Fernando Andrade entrevista o escritor Anderson Soares Freixo sobre o livro ‘Nome próprio’

Anderson Soares Freixo - Fernando Andrade entrevista o escritor Anderson Soares Freixo sobre o livro 'Nome próprio'
 
 
 
 

Fernando Andrade – Seu narrador não procura apenas a linguagem como Beckett tencionava, ele passeia por afetos solitários por algum sentido. Me fale desse narrador e suas dimensões.

Anderson Soares Freixo – Meu narrador está sempre lutando contra o vazio. Uma estratégia possível é construir sentidos pra coisas que, de outra maneira, seriam nada. O fato de haver sentido justifica a experiência e o sofrimento de passar por ela. Faz, de algum modo, valer a pena. Achei interessante essa referência a Beckett, porque no meu livro a espera é um tema fundamental, assim como nas obras dele. Mas não é uma espera intransitiva e agonizante como a dos personagens beckettianos. Meu narrador acredita no intervalo. A espera acontece entre o último evento ocorrido e o próximo evento, que pode ser extraordinário. Enquanto isso, ele busca sentido e, se não encontrar, ele tenta inventar um para se justificar, embora às vezes só reste tentar narrar o vazio com alguma pompa. De todo modo, a linguagem é muito importante como instrumento que possibilita o sentido. A impressão que tenho das obras de Beckett é que a relação dos personagens com a linguagem se dá mais no nível da forma, porque eles já desistiram do sentido. Uma passagem de Beckett que me marcou muito foi a de Clov, de Fim de Partida: “Eu falo as palavras que você me ensinou, se elas não significam mais nada, ensine-me outras ou deixe-me ficar calado”. Existe essa desconfiança com a linguagem, como se as palavras fossem ocas. Parece que, no fim das contas, a interação verbal entre os personagens acaba servindo apenas pra ajudar a matar o tempo, que, na verdade, é o fim principal de qualquer esforço. Já no meu livro, a linguagem faz parte de um esforço pra enriquecer a própria experiência. Assim é possível tolerar a vida e aguardar aquele momento fora do comum que se justifica por si só, e que, por sua vez, justifica a espera.
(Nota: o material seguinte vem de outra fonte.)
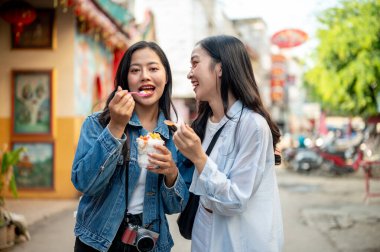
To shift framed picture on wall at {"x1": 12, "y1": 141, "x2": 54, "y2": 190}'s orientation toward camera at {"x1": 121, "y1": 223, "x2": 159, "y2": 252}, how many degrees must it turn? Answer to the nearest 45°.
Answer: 0° — it already faces it

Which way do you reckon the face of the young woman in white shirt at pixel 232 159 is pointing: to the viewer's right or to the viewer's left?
to the viewer's left

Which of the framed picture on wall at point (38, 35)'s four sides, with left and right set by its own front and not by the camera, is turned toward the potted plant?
front

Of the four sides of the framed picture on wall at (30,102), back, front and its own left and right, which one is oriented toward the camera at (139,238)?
front

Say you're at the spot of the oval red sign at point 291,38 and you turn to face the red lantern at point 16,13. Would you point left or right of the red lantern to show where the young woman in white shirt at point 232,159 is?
left

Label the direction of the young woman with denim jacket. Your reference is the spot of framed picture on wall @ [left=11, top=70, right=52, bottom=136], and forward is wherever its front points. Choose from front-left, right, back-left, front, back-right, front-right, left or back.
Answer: front

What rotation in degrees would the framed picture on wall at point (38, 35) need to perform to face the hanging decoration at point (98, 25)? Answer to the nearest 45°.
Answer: approximately 90° to its left

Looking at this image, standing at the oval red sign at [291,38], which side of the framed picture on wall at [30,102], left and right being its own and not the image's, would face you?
back

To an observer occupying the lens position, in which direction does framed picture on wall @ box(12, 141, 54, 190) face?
facing the viewer
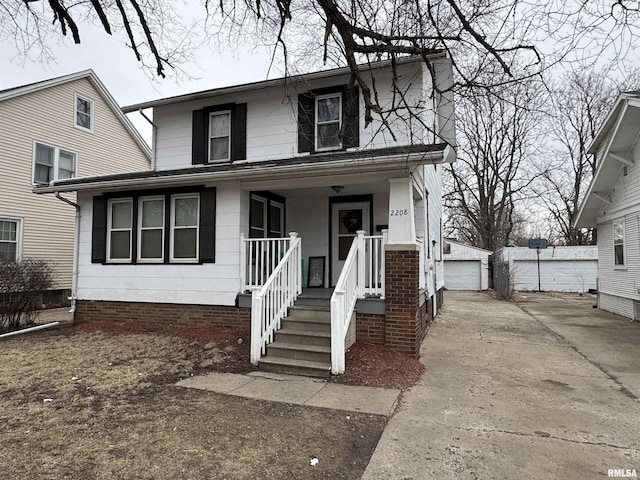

O extraordinário é o messias do meu narrador.

Fernando Andrade – Embora não seja um livro niilista, há um pessimismo contra o valor que a religião dá a vida. Por isso seu livro é uma obra totalmente anti-religiosa. Apegada a filosofia do Cioran. Comente.

Anderson Soares Freixo – Acho forte demais dizer que ela é anti-religiosa. Se ela é, deve ser mais por indiferença que por oposição. É um livro mundano, digamos assim. Deus não tem muito a ver com ele, e ele não tem muito a ver com deus. Em Chá de Boldo eu ataco uma ideia muito específica de religião. Aliás, um tipo particular de relação entre as pessoas e Deus. Essa ideia de que Deus fica numa espécie de call center celestial ouvindo os problemas de todo mundo e intervindo para solucioná-los. Não consigo me recordar de nenhuma outra passagem diretamente anti-religiosa. Já sobre Cioran, pra ser honesto, nunca li!

Fernando Andrade – O humor seria a última fonte para revelar o absurdo da existência. Comente esta afirmação.

Anderson Soares Freixo – É a última? Eu sempre tento começar por ele!

Fernando Andrade – O processo de análise envolve a relação de anamnese com as dores, mas seu livro procura uma afirmação ou não da altivez do padecimento. Explane.

Anderson Soares Freixo – Tem uma música do Arnaldo Antunes em que ele fala “Socorro! Não estou sentindo nada. Nem medo, nem calor, nem fogo. Nem vontade de chorar, nem de rir…” Isso pra mim é uma coisa terrível. A dor, às vezes, livra a gente desse tipo de torpor espiritual, e, consequentemente, afirma a vida. Afinal, morto não sente dor (eu acho). Às vezes é bom sentir dor, porque é bom sentir e ponto. É parte do que nos faz humanos. Mas a gente também só aguenta uma certa medida de dor, e depois desse limiar, podemos pensar que seria melhor não sentir nada. Acho que esses momentos de dor são como um corredor polonês que é preciso atravessar, com a fé de que ele eventualmente termina e a gente não apanha mais. Mas enquanto a gente está apanhando, não dá pra fingir que não dói. O negócio é ir em frente. Como eu disse anteriormente, o livro narra intervalos. Momentos de tédio, de angústia, de recolhimento, que são propícios ao exercício de doer. Às vezes é insuportável, às vezes dói mas é gostoso.